Oleh karena itu karya sastra berhubungan dengan sosiologi. Sosiologi
menelaah tentang bagaimana masyarakat itu tumbuh dan berkembang
dengan mempelajari lembaga sosial dan masalah perekonomian,
keagamaan, politik, dan lain-lain (Semi, 1988: 52). Sosiologi sastra
adalah suatu telaah yang obyektif dan ilmiah tentang manusia dalam
masyarakat dan tentang sosial dan proses sosial.
Berdasarkan berbagai uraian di atas maka dapat disimpulkan
bahwa karya sastra adalah segala sesuatu yang tertulis hasil dari
pengarang yang berada di tengah masyarakat yang terkait dengan
kehidupan sosial masyarakat dan memiliki unsur-unsur yang saling
berjalinan.
3. Sosiologi Sastra
Ratna (2013: 1) mengatakan bahwa sosiologi sastra berasal dari
kata sosiologi dan sastra. Sosiologi berasal dari akar kata sosio (Yunani)
(socious berarti bersama-sama, bersatu, kawan, teman) dan logi (logos
berarti sabda, perkataan, perumpamaan). Pendekatan karya sastra yang
memperhatikan segi-segi kemasyarakatan itu disebut Sosiologi Sastra
(Damono, 1979: 2). Karya sastra menampilkan gambaran kehidupan
sosial yang merupakan suatu kenyataan sosial. Kehidupan mencakup
hubungan antar masyarakat, antar manusia, dan antar peristiwa yang
terjadi dalam batin seseorang (Damono, 1979: 3).
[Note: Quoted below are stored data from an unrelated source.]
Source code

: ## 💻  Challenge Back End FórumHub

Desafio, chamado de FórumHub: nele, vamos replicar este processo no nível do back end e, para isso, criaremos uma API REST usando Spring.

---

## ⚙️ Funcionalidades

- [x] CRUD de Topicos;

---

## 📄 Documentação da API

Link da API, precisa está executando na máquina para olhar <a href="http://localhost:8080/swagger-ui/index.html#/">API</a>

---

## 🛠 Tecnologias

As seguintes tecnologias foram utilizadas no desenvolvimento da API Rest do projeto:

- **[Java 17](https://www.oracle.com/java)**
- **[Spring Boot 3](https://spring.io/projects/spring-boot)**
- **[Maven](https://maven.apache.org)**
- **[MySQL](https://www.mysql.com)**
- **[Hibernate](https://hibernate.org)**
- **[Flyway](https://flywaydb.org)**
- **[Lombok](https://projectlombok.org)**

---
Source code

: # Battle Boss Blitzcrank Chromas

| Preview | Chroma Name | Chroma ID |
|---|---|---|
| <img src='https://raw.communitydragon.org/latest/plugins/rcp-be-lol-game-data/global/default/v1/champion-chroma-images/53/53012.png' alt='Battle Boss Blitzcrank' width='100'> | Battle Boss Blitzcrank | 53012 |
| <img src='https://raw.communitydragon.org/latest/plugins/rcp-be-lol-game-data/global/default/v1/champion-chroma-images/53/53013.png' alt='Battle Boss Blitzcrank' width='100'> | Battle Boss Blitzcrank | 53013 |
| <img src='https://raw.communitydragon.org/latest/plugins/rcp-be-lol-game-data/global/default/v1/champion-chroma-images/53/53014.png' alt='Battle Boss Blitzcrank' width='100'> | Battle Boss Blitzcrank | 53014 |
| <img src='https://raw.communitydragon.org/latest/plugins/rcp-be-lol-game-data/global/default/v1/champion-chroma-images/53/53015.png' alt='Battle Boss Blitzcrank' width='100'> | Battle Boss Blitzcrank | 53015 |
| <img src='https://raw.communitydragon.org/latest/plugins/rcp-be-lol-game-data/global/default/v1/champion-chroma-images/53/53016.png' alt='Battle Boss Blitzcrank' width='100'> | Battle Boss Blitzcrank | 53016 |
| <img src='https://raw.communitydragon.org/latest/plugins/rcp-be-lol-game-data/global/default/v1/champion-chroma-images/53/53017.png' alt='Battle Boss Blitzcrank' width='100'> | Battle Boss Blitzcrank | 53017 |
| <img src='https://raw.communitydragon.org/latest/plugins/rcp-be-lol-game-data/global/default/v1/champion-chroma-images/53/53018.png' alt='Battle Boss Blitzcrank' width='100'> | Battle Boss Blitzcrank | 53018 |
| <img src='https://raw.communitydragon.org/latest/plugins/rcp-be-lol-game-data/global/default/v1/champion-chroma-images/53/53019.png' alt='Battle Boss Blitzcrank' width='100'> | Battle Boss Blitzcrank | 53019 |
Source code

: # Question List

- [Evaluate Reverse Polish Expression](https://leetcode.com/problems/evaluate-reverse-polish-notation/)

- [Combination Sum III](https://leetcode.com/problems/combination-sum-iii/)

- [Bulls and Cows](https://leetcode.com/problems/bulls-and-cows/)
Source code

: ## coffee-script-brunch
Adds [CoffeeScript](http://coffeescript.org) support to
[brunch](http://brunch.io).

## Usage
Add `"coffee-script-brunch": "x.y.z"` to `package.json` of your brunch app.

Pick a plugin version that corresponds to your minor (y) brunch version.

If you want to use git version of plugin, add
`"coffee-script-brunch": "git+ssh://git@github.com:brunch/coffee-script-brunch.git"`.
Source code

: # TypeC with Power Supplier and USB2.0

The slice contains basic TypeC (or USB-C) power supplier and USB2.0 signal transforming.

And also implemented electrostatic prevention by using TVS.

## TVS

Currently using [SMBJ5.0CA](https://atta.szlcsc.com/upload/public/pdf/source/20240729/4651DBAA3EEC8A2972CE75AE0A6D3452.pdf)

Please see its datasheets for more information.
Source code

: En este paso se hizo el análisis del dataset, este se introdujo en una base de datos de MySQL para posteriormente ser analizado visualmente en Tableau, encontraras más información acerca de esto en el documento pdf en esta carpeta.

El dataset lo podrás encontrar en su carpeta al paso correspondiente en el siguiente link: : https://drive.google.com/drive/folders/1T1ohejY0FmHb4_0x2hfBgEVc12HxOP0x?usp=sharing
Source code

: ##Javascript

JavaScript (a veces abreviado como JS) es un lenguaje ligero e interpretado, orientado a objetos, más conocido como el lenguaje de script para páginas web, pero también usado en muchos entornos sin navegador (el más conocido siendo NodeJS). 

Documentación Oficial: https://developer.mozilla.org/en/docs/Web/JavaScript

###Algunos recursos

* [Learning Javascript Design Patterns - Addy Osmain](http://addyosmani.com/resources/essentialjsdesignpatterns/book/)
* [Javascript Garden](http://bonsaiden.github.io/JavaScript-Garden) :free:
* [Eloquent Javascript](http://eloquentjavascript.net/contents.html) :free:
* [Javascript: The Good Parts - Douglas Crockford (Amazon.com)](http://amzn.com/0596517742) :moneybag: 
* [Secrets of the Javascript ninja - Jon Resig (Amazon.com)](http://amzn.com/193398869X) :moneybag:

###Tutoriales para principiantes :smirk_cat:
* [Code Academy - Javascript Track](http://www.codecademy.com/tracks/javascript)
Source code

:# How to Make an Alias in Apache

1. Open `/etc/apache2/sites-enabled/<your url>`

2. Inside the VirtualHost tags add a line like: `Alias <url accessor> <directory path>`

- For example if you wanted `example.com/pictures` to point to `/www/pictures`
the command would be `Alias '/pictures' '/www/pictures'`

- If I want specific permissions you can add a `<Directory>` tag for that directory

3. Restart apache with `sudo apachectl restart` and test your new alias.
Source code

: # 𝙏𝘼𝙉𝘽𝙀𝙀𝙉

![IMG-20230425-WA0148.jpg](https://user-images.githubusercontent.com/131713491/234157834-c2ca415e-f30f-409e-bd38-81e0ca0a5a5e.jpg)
Dengan demikian
pemahaman karya sastra tidak hanya ditentukan oleh struktur karya
sastra itu sendiri tetapi juga ditentukan oleh masyarakat sebagai
penikmat sastra.
Sosiologi mencoba mencari tahu bagaimana masyarakat
dimungkinkan, bagaimana ia berlangsung dan bagaimana ia tetap ada.
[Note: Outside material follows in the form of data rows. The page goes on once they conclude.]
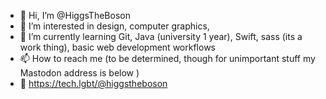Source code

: - 👋 Hi, I’m @HiggsTheBoson
- 👀 I’m interested in design, computer graphics, 
- 🌱 I’m currently learning Git, Java (university 1 year), Swift, sass (its a work thing), basic web development workflows 
- 📫 How to reach me (to be determined, though for unimportant stuff my Mastodon address is below )
- 🐘 https://tech.lgbt/@higgstheboson

<!---
HiggsTheBoson/HiggsTheBoson is a ✨ special ✨ repository because its `README.md` (this file) appears on your GitHub profile.
You can click the Preview link to take a look at your changes.
--->
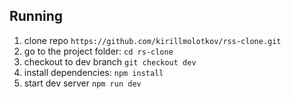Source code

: ## Running

1. clone repo `https://github.com/kirillmolotkov/rss-clone.git`
2. go to the project folder: `cd rs-clone`
3. checkout to dev branch `git checkout dev`
4. install dependencies: `npm install`
5. start dev server `npm run dev`
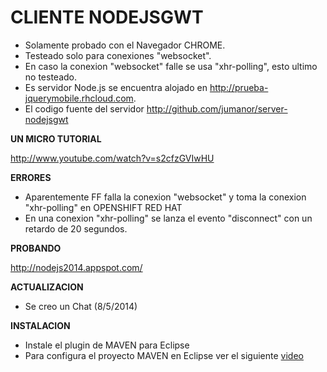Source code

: CLIENTE NODEJSGWT 
=
* Solamente probado con el Navegador CHROME.
* Testeado solo para conexiones "websocket".
* En caso la conexion "websocket" falle se usa "xhr-polling", esto ultimo no testeado.
* Es servidor Node.js se encuentra alojado en http://prueba-jquerymobile.rhcloud.com.
* El codigo fuente del servidor http://github.com/jumanor/server-nodejsgwt

**UN MICRO TUTORIAL**

http://www.youtube.com/watch?v=s2cfzGVIwHU

**ERRORES**
* Aparentemente FF falla la conexion "websocket" y toma la conexion "xhr-polling" en OPENSHIFT RED HAT
* En una conexion "xhr-polling" se lanza el evento "disconnect" con un retardo de 20 segundos.  

**PROBANDO**

http://nodejs2014.appspot.com/

**ACTUALIZACION**
* Se creo un Chat (8/5/2014)

**INSTALACION**

* Instale el plugin de MAVEN para Eclipse
* Para configura el proyecto MAVEN en Eclipse ver el siguiente [video](http://www.dailymotion.com/video/x1ru116_instalacion-matamarciano-gwt-html5_tech)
Dengan mempelajari lembaga-lembaga sosial dan segala masalah
ekonomi, agama, politik dan lain-lain yang kesemuanya itu merupakan
struktur sosial, mendapatkan gambaran tentang cara-cara manusia
menyesuaikan diri dengan lingkungannya, tentang mekanisme
sosialisasi, proses pembudayaan yang menempatkan anggota
masyarakat di tempatnya masing-masing (Damono, 1979:10). Sebuah
karya sastra dapat dikaji dengan menghubungkannya dengan sosiologi.
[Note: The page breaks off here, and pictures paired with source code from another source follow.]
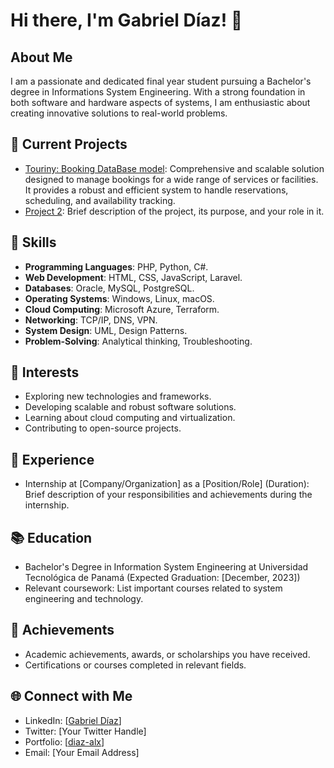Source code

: <!--
**diaz-alx/diaz-alx** is a ✨ _special_ ✨ repository because its `README.md` (this file) appears on your GitHub profile.

Here are some ideas to get you started:-->


# Hi there, I'm Gabriel Díaz! 👋

## About Me
I am a passionate and dedicated final year student pursuing a Bachelor's degree in Informations System Engineering. With a strong foundation in both software and hardware aspects of systems, I am enthusiastic about creating innovative solutions to real-world problems.

## 🔭 Current Projects
- [Touriny: Booking DataBase model](https://github.com/FernandoCutire/touriny-base-de-datos): Comprehensive and scalable solution designed to manage bookings for a wide range of services or facilities. It provides a robust and efficient system to handle reservations, scheduling, and availability tracking.
- [Project 2](link): Brief description of the project, its purpose, and your role in it.

## 🌱 Skills
- **Programming Languages**: PHP, Python, C#.
- **Web Development**: HTML, CSS, JavaScript, Laravel.
- **Databases**: Oracle, MySQL, PostgreSQL.
- **Operating Systems**: Windows, Linux, macOS.
- **Cloud Computing**: Microsoft Azure, Terraform.
- **Networking**: TCP/IP, DNS, VPN.
- **System Design**: UML, Design Patterns.
- **Problem-Solving**: Analytical thinking, Troubleshooting.

## 🚀 Interests
- Exploring new technologies and frameworks.
- Developing scalable and robust software solutions.
- Learning about cloud computing and virtualization.
- Contributing to open-source projects.

## 💼 Experience
- Internship at [Company/Organization] as a [Position/Role] (Duration): Brief description of your responsibilities and achievements during the internship.

## 📚 Education
- Bachelor's Degree in Information System Engineering at Universidad Tecnológica de Panamá (Expected Graduation: [December, 2023])
- Relevant coursework: List important courses related to system engineering and technology.

## 🌟 Achievements
- Academic achievements, awards, or scholarships you have received.
- Certifications or courses completed in relevant fields.

## 🌐 Connect with Me
- LinkedIn: [[Gabriel Díaz](https://www.linkedin.com/in/gabriel-diaz-obando/)]
- Twitter: [Your Twitter Handle]
- Portfolio: [[diaz-alx](https://diaz-alx.github.io/)]
- Email: [Your Email Address]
Meskipun antara sastra dengan sosiologi adalah dua bidang ilmu yang
berbeda tetapi mampu menjadi bidang ilmu baru yaitu sosiologi sastra.
Sosiologi sastra adalah suatu telaah yang objektif dan ilmiah tentang
manusia dalam masyarakat dan tentang sosial dan proses sosial.
Sosiologi sastra adalah suatu tealah yang objektif dan ilmiah
tentang manusia dalam masyarakat dan tentang sosial dan proses sosial.
Sosiologi menelaah tentang bagaimana masyarakat itu tumbuh dan
berkembang. Dengan mempelajari lembaga-lembaga sosial dan
masalah-masalah perekonomian, keagamaan, politik, dan lain-lain
(Semi, 1988: 52). Endraswara (2004:79) memberi pengertian bahwa
sosiologi sastra adalah penelitian yang terfokus pada masalah manusia
karena sastra sering mengungkapkan perjuangan umat manusia dalam
menentukan masa depannya berdasarkan imajinasi, perasaan dan intuisi.
Sementara Faruk (1994: 1) memberi pengertian bahwa sosiologi sastra
sebagai studi ilmiah dan objektif mengenai manusia dalam masyarakat,
studi mengenai lembaga dan proses-proses sosial. Selanjutnya,
dikatakan bahwa sosiologi berusaha menjawab pertanyaan mengenai
bagaimana masyarakat dimungkinkan, bagaimana cara kerjanya, dan
mengapa masyarakat itu bertahan.
Dalam pandangan Wolf (Faruk dalam Endraswara, 2004:77),
sosiologi sastra merupakan disiplin yang tanpa bentuk, tidak
terdefinisikan dengan baik, terdiri dari studi, studi empiris dan berbagai
percobaan pada teori yang agak lebih general, yang masing-masingnya
hanya mempunyai kesamaan dalam hal bahwa semuanya berurusan
dengan hubungan sastra dengan masyarakat.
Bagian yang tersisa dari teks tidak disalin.